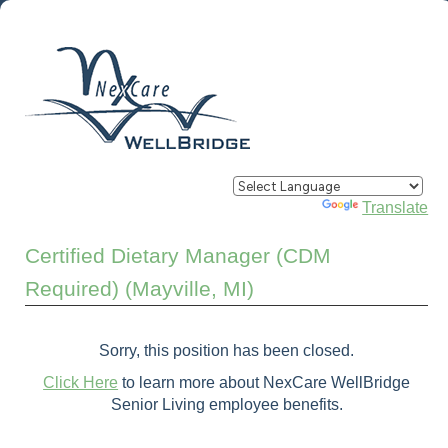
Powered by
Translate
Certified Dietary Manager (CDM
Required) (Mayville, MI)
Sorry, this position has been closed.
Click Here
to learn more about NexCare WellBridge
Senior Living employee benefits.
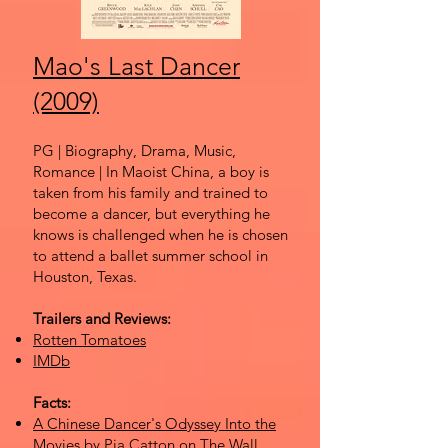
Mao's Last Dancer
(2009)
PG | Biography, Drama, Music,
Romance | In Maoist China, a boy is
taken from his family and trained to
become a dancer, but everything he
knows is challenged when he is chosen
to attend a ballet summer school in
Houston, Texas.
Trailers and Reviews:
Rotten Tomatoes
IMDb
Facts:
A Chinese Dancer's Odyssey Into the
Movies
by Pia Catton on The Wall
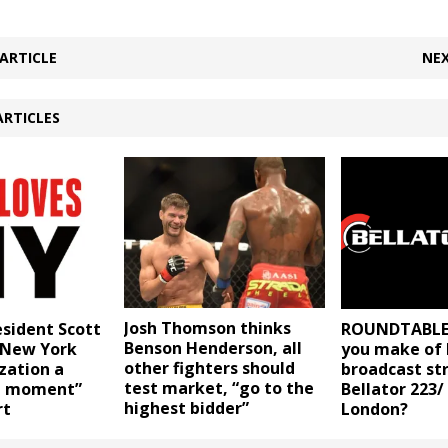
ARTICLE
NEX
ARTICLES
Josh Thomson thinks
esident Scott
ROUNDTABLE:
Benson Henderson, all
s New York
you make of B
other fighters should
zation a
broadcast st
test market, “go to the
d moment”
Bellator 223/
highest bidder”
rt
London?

***

**Problem to work on**
Without including any images, output the data exactly as given.

**Output of the exercise**
Powered by
Translate
Certified Dietary Manager (CDM
Required) (Mayville, MI)
Sorry, this position has been closed.
Click Here
to learn more about NexCare WellBridge
Senior Living employee benefits.
Mao's Last Dancer
(2009)
PG | Biography, Drama, Music,
Romance | In Maoist China, a boy is
taken from his family and trained to
become a dancer, but everything he
knows is challenged when he is chosen
to attend a ballet summer school in
Houston, Texas.
Trailers and Reviews:
Rotten Tomatoes
IMDb
Facts:
A Chinese Dancer's Odyssey Into the
Movies
by Pia Catton on The Wall
ARTICLE
NEX
ARTICLES
Josh Thomson thinks
esident Scott
ROUNDTABLE:
Benson Henderson, all
s New York
you make of B
other fighters should
zation a
broadcast st
test market, “go to the
d moment”
Bellator 223/
highest bidder”
rt
London?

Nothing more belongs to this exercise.